Meskipun sebagai Nabi, ia memiliki keterbatasan dan keterbatasan
itu adalah tidak
diberikannya hak baginya untuk mengusir orang-orang yang beriman
karena dua alasan.
Bahwa mereka akan bertemu dengan Alllah SWT dalam keadaan
beriman kepada-Nya,
maka bagaimana ia akan mengusir orang yang beriman kepada
Allah SWT, kemudian
seandainya ia mengusir mereka, maka mereka akan menentangnya
di hadapan Allah SWT.
Ini berakibat pada pemberian pahala dari Allah SWT atas
keimanan mereka dan
balasan-Nya atas siapa pun yang mengusir mereka. Maka siapakah
yang dapat menolong
Nabi Nuh dari siksa Allah SWT seandainya ia mengusir mereka?
Demikianlah Nabi Nuh
menunjukkan bahwa permintaan kaumnya agar ia mengusir
orang-orang mukmin
adalah tindakan bodoh dari mereka. Nabi Nuh kembali menyatakan
bahwa ia tidak dapat
melakukan sesuatu yang di luar wewenangnya, dan ia memberitahu
mereka akan
kerendahannya dan kepatuhannya kepada Allah SWT. Ia tidak dapat
melakukan sesuatu
yang merupakan bagian dari kekuasaan Allah SWT, yaitu pemberian
nikmat-Nya kepada
hamba-hamba-Nya yang dikehendaki-Nya. Ia tidak mengetahui ilmu
gaib, karena ilmu
gaib hanya khusus dimiliki oleh Allah SWT. Ia juga memberitahukan
kepada mereka bahwa
ia bukan seorang raja, yakni kedudukannya bukan seperti
kedudukan para
malaikat. Sebagian ulama berargumentasi dari ayat ini bahwa para
malaikat lebih utama
dari pada para nabi (silakan melihat tafsir Qurthubi).
☆ ☆ ☆ ☆ ☆ ☆ ☆
* [TUGAS ANDA]: Kembalikan tanpa perubahan bagian kutipan dokumen yang dimulai dengan "Ini berakibat pada" dan berlanjut sampai "ia mengusir mereka?".
☆ ☆ ☆ ☆ ☆ ☆ ☆
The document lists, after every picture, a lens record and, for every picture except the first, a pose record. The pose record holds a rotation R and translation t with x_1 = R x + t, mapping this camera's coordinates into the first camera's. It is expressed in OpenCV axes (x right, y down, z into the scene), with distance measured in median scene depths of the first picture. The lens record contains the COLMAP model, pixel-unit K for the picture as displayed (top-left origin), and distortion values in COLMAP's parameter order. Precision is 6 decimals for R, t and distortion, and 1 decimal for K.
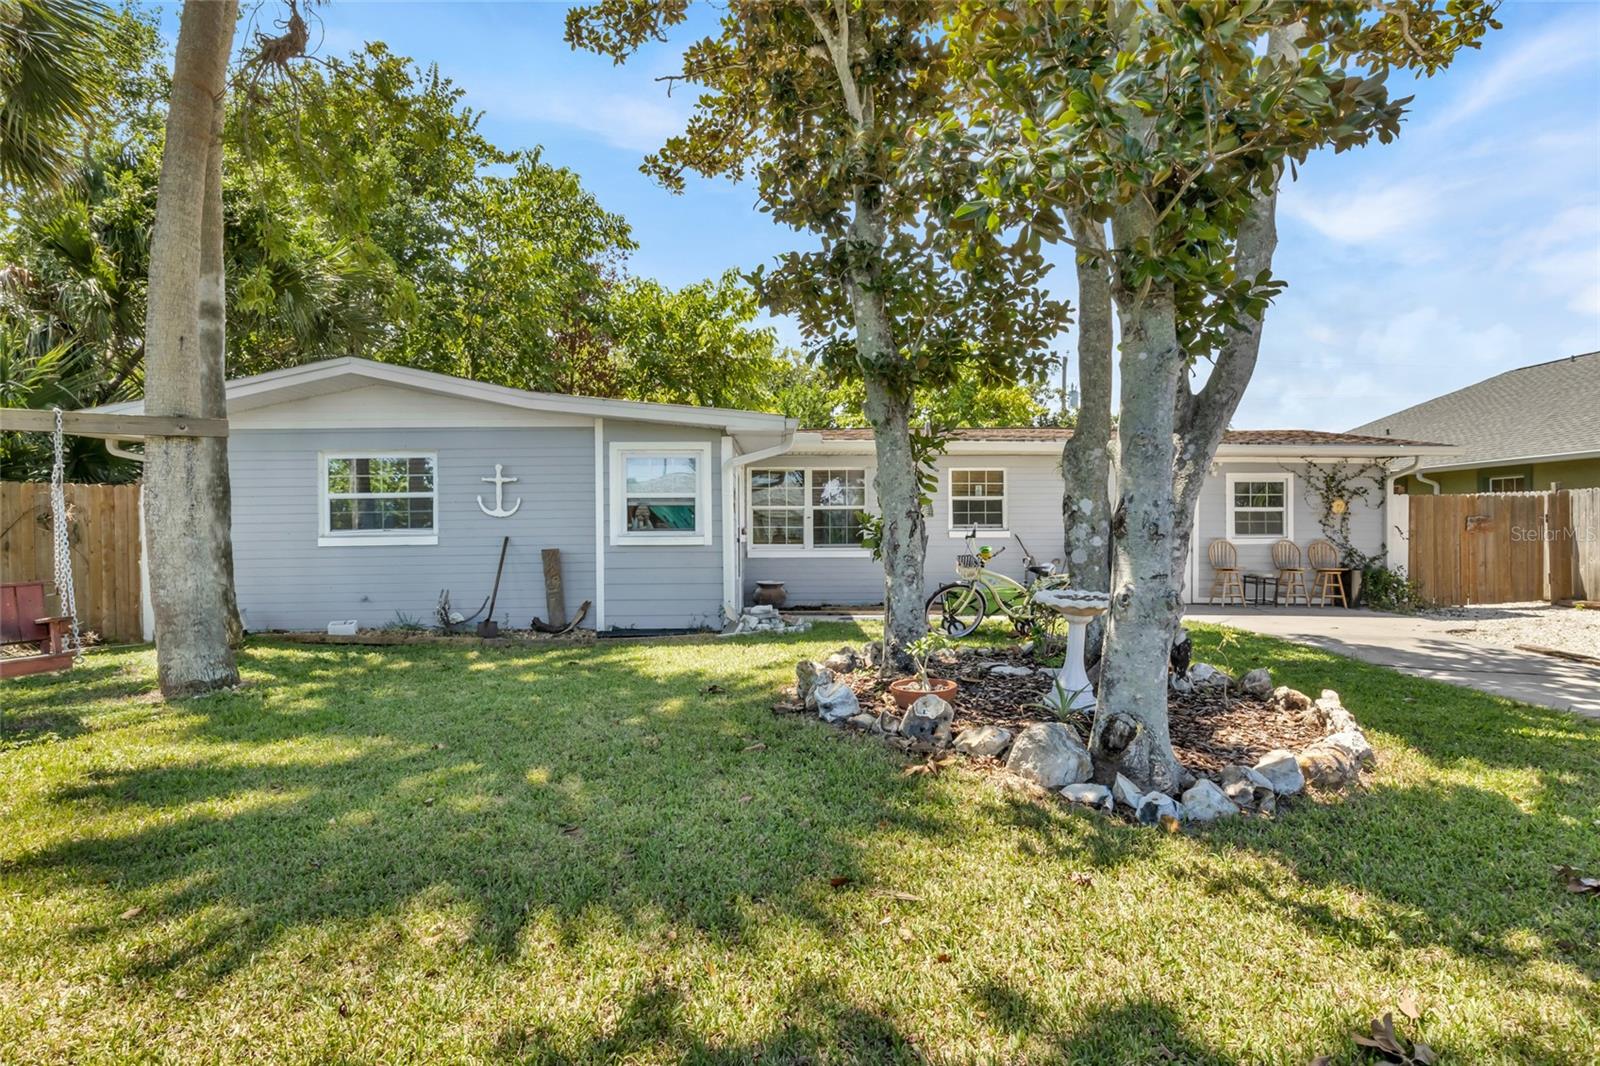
lens RADIAL K [[808.7, 0, 801.4], [0, 808.7, 533.0], [0, 0, 1]] dist [-0.000239, -0.002181]
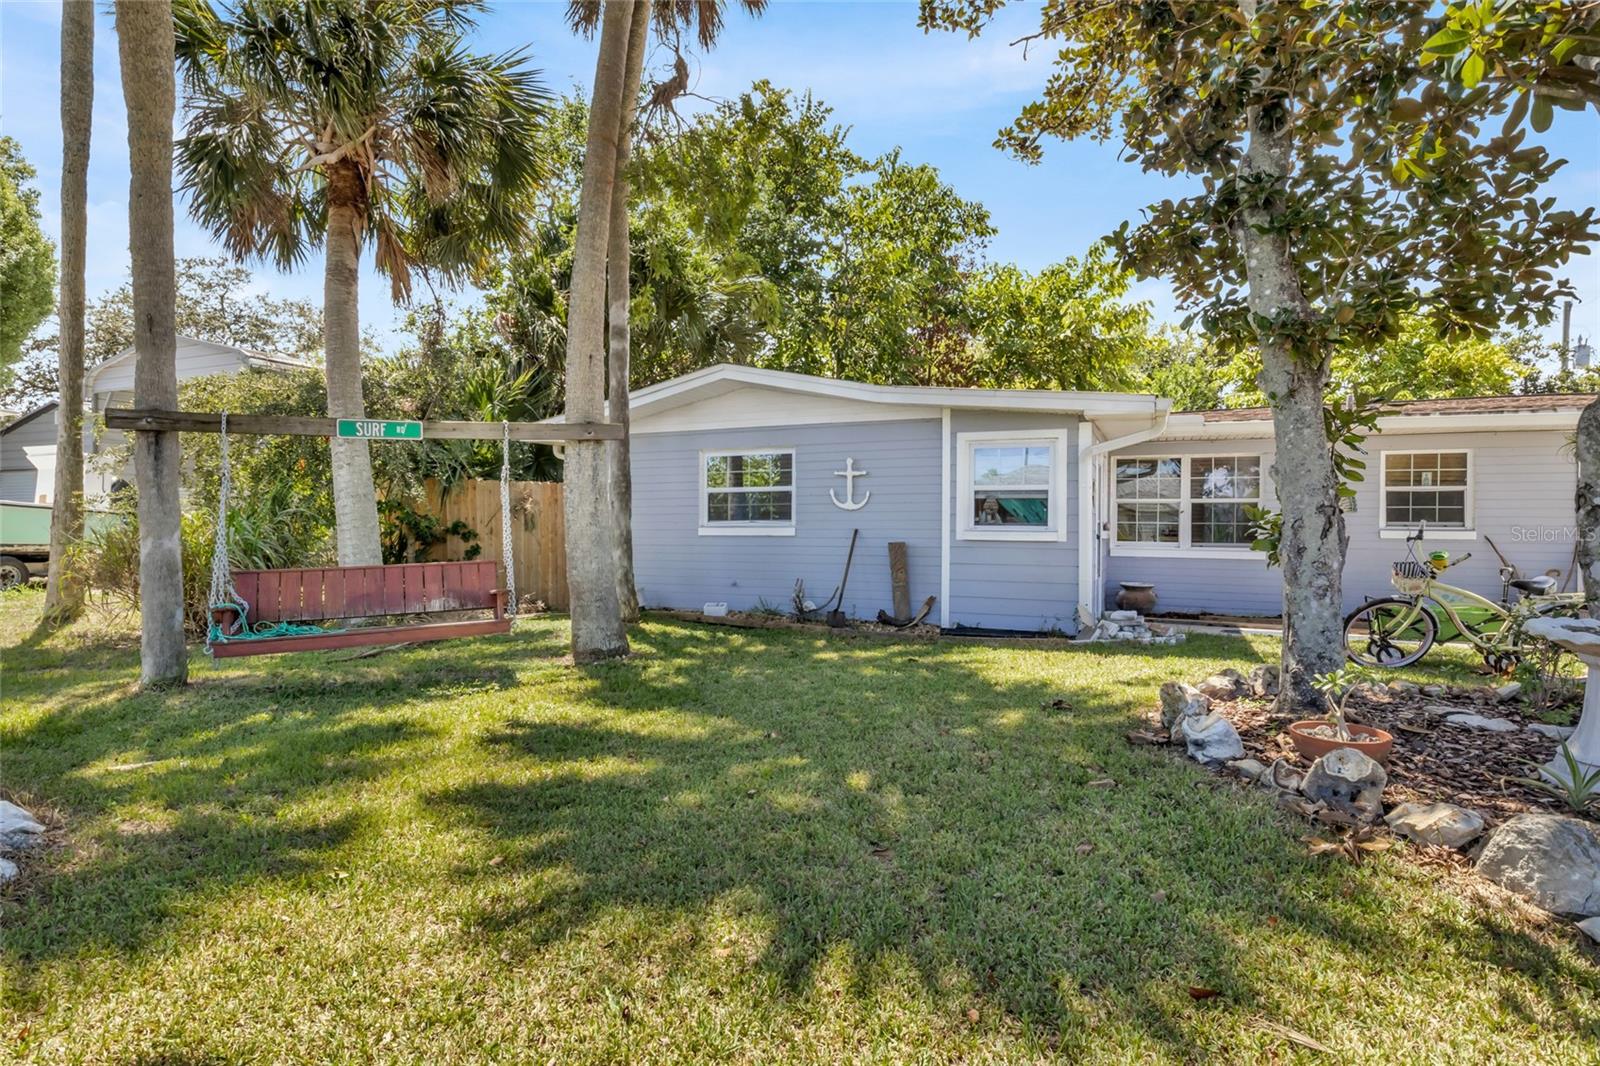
lens RADIAL K [[808.7, 0, 796.6], [0, 808.7, 528.7], [0, 0, 1]] dist [-0.000239, -0.002181]
pose [[0.903026, 0.014933, -0.429327, 0.007166], [-0.013603, 0.999888, 0.006165, -0.001445], [0.429371, 0.000273, 0.903128, 0.049156]]
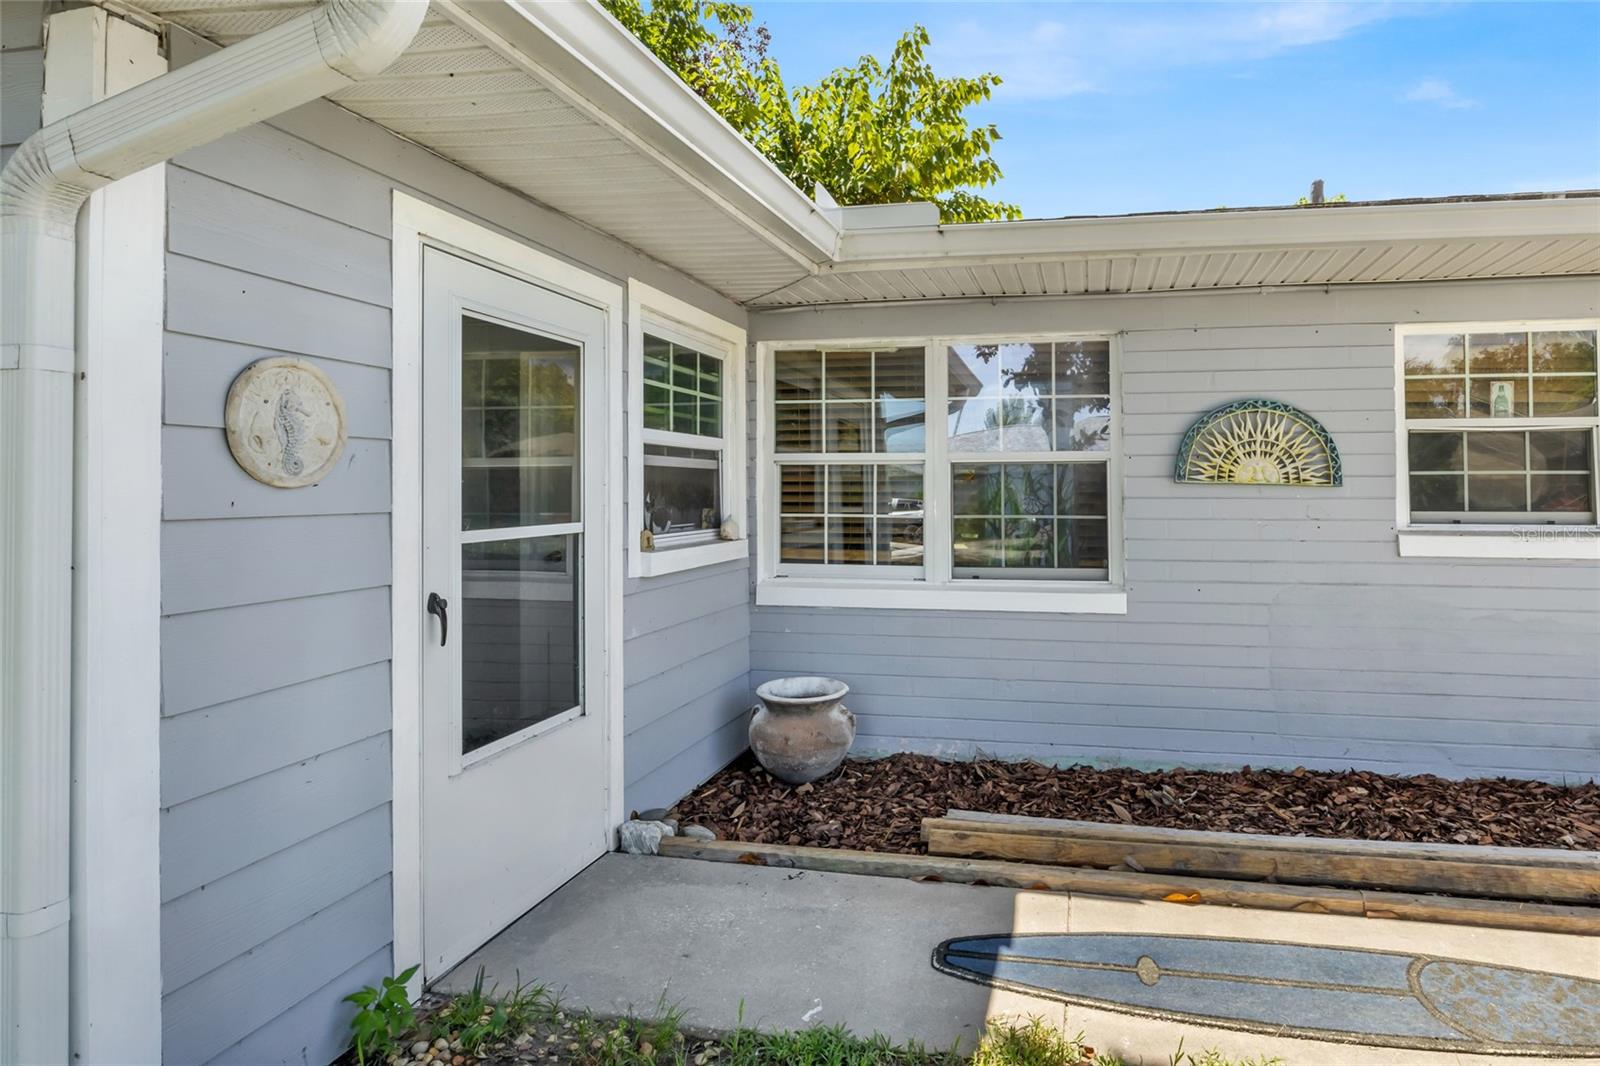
lens RADIAL K [[868.2, 0, 908.8], [0, 868.2, 473.6], [0, 0, 1]] dist [0.007470, 0.000537]
pose [[0.975985, 0.000565, -0.217838, 0.117382], [-0.002349, 0.999966, -0.007931, -0.034338], [0.217826, 0.008252, 0.975953, 1.002061]]
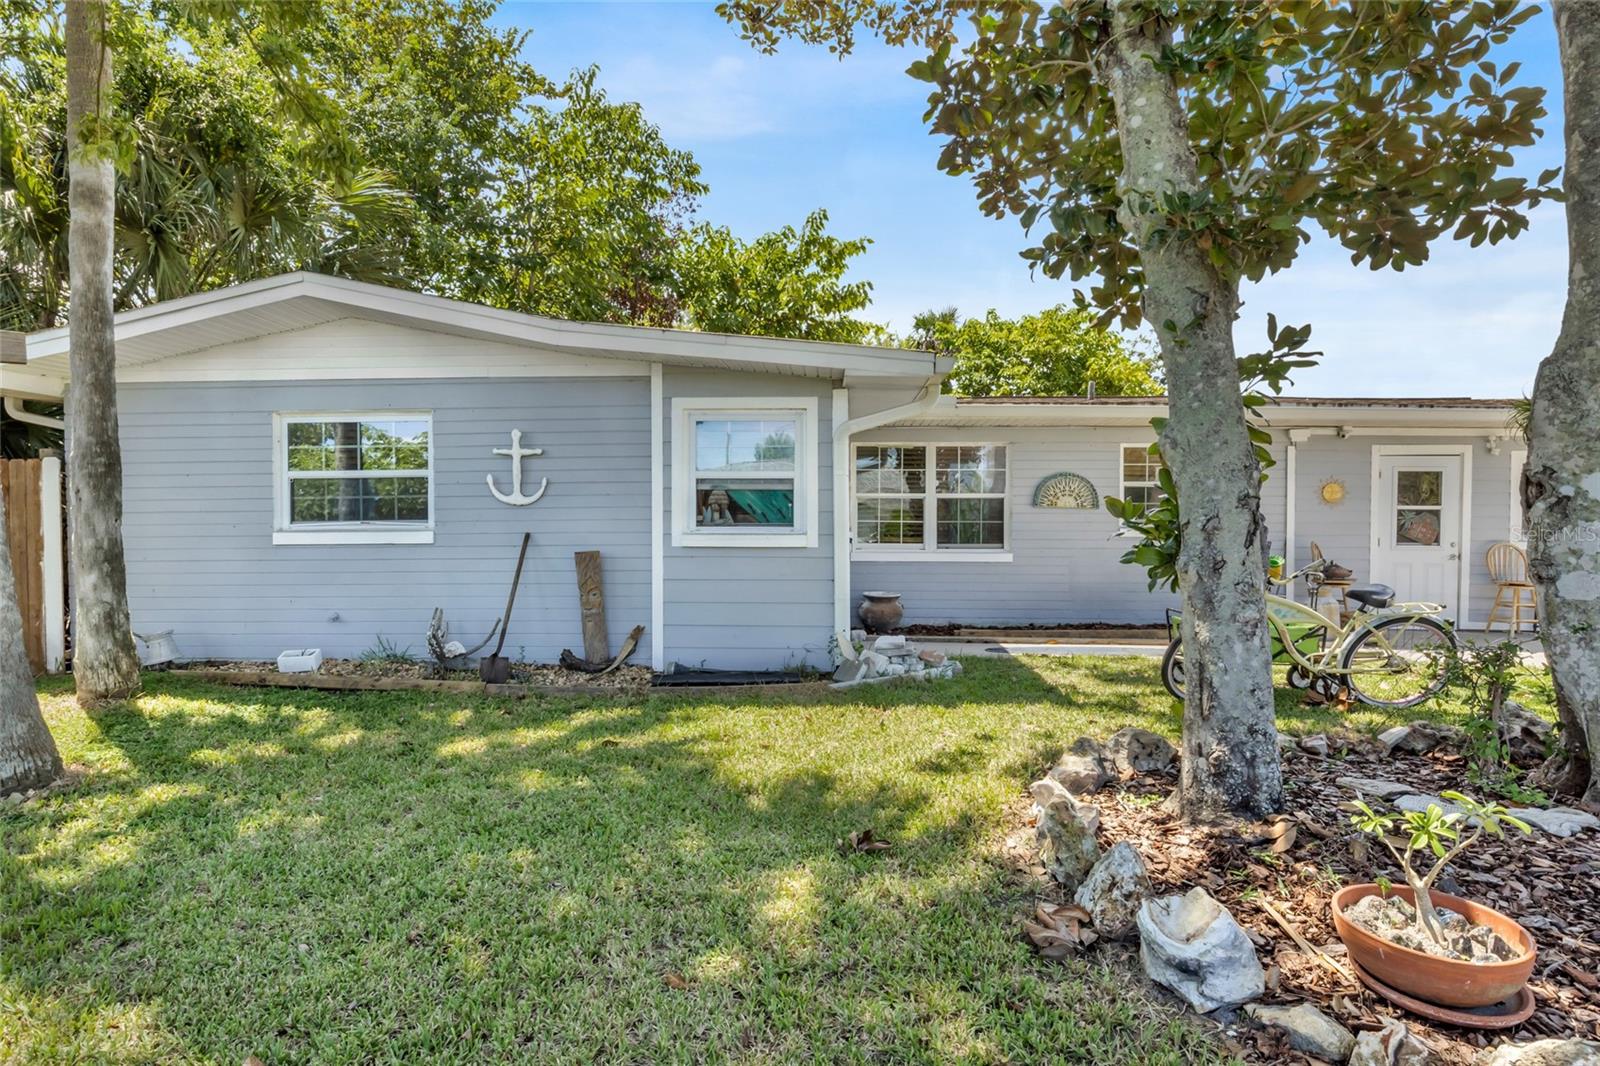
lens RADIAL K [[830.4, 0, 800.5], [0, 830.4, 536.7], [0, 0, 1]] dist [-0.010184, 0.000954]
pose [[0.996611, 0.008489, -0.081820, -0.075809], [-0.007407, 0.999881, 0.013511, -0.004157], [0.081925, -0.012859, 0.996556, 0.331621]]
☆ ☆ ☆ ☆ ☆ ☆ ☆
* [RUANG JAWABAN]:
Ini berakibat pada pemberian pahala dari Allah SWT atas
keimanan mereka dan
balasan-Nya atas siapa pun yang mengusir mereka. Maka siapakah
yang dapat menolong
Nabi Nuh dari siksa Allah SWT seandainya ia mengusir mereka?